Hadija is 12 years old. When I visited her home in the village here is what I found:
Hadija is in Primary 5th grade. Her parents died ten years ago, HIV infected. She is cared for today by her grandmother. I asked her grandmother, Theresa, how old she was. She had no idea. When life is a struggle, there is little thought on celebrating another year. The focus is on one day at a time.
Theresa is also taking care of a little girl 3 or 4 years old from the community. This little girl has been neglected by her mother and Theresa could not stand by and do nothing. Yet Theresa has almost nothing. As I looked around the small home, I noticed 3 other children in the immediate vicinity; Theresa was also feeding them and watching after them. Two children under her constant care and 3 during the day.
Culturally the family of the father will assume the responsibility for an orphan. Hadija’s father’s family lives in another village and transportation and contact is a challenge. Theresa, when she has the strength, will work in a neighbor’s field in order to earn a little money for food to feed these two girls and the other children she may be helping through the day. I asked her what does she do when she is unable to work or when there is no work. She told me that Hadija’s uncle would bring some rice and beans for the two of them. I then asked when was the last time that he had made a food drop. It had been over 3 weeks and she was basically out of food for her and the children and had no idea when he may be bringing food again for them.
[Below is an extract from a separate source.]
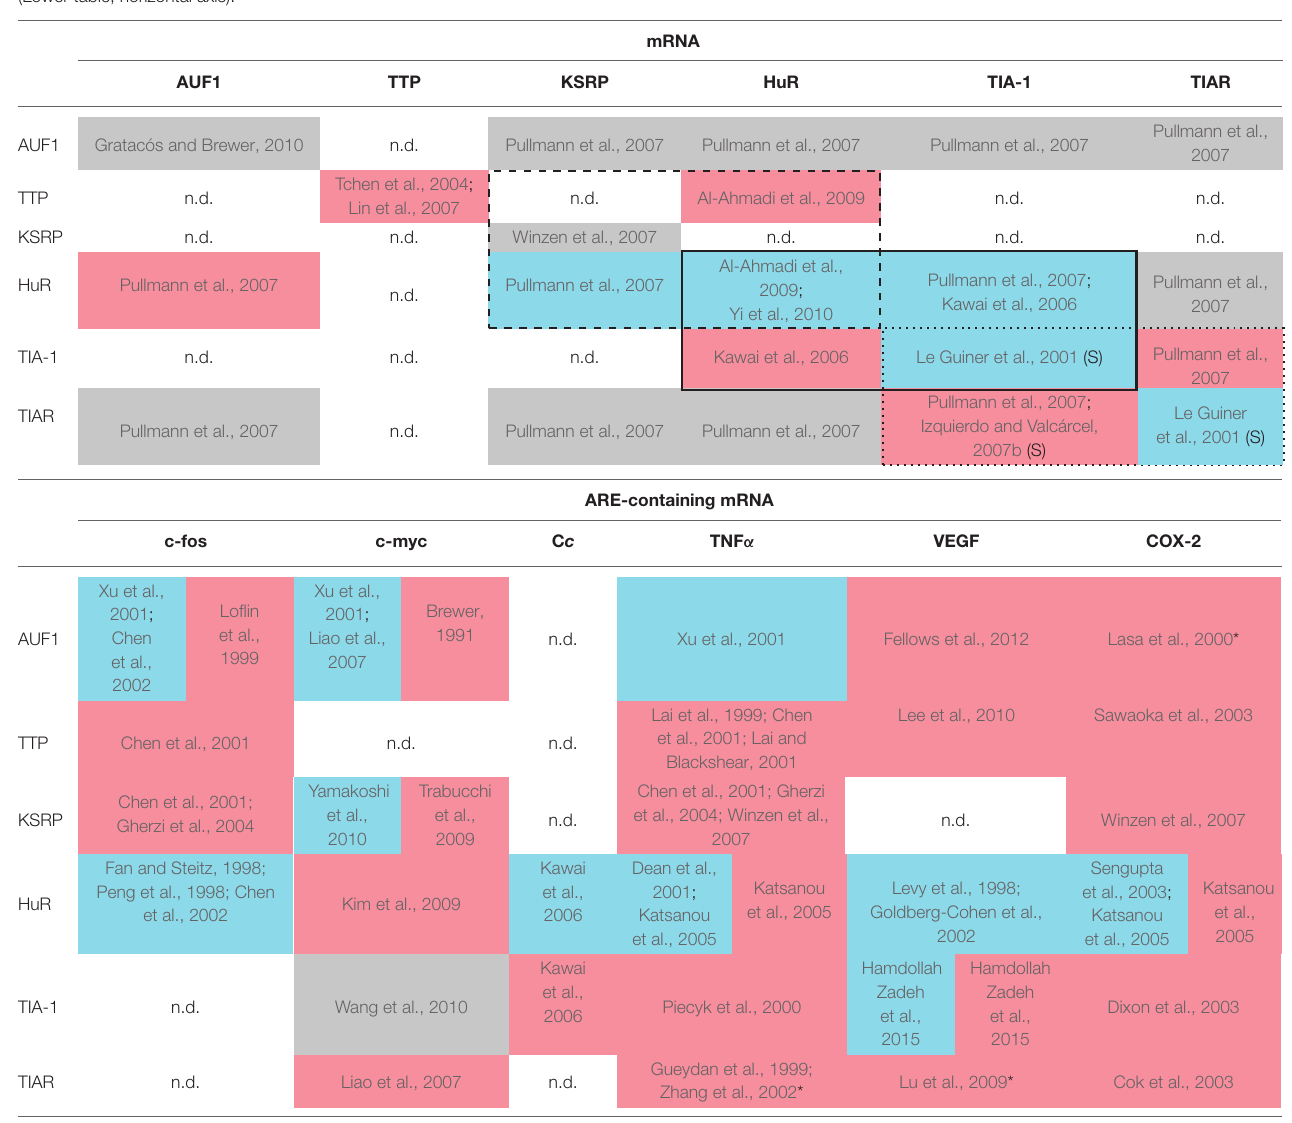
TABLE 1 | Matrix representation of the interaction of selected RBPs (vertical axis) with the mRNA of those RBPs (Upper table) and several ARE-containing mRNA targets (Lower table, horizontal axis).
My next question to Theresa was in regards to her family, what happened to her husband. This story was sad enough already when set against the kindness of this lady and magnitude of her heart for these children, but she shared with me that her husband is still alive. But as she is aging her husband told her that he did not want her around anymore and he kicked her out of their home.
She is alone. She took in an orphan. She welcomed an abandoned child. She feeds the unattended and neglected children near her home, and yet she has nothing. Someday Hadija wants to go to college. She wants to have a business and take care of others. I asked Hadija what she likes to do when she is not working in the field. She told me that she loves to read. I asked her if she would read for me. She eagerly grabbed her only book, a Bible and she read to me. Her smile, and the expression in her voice did not match the bleak setting and circumstances of her life.
This is why Reach Youth Global is in Uganda. This is why we need your help. Supporting, giving, sponsoring, partnering with Reach Youth Global results in transforming lives. Those transformed lives are transforming families. Families being transformed is resulting in villages and communities being transformed.
We are thrilled that Hadija is a part of Reach Youth Global’s care in Uganda, but meeting Theresa further illustrated the reality of what your support for this project is doing. A grandmother who cares for her granddaughter and wants the very best for her is able to see her granddaughter’s dreams, of one day having a college education and being a business owner, begin to be a real possibility. She is not alone. She has not been abandoned. Caring for Hadija is also caring for Theresa. Caring for Theresa is caring for others also.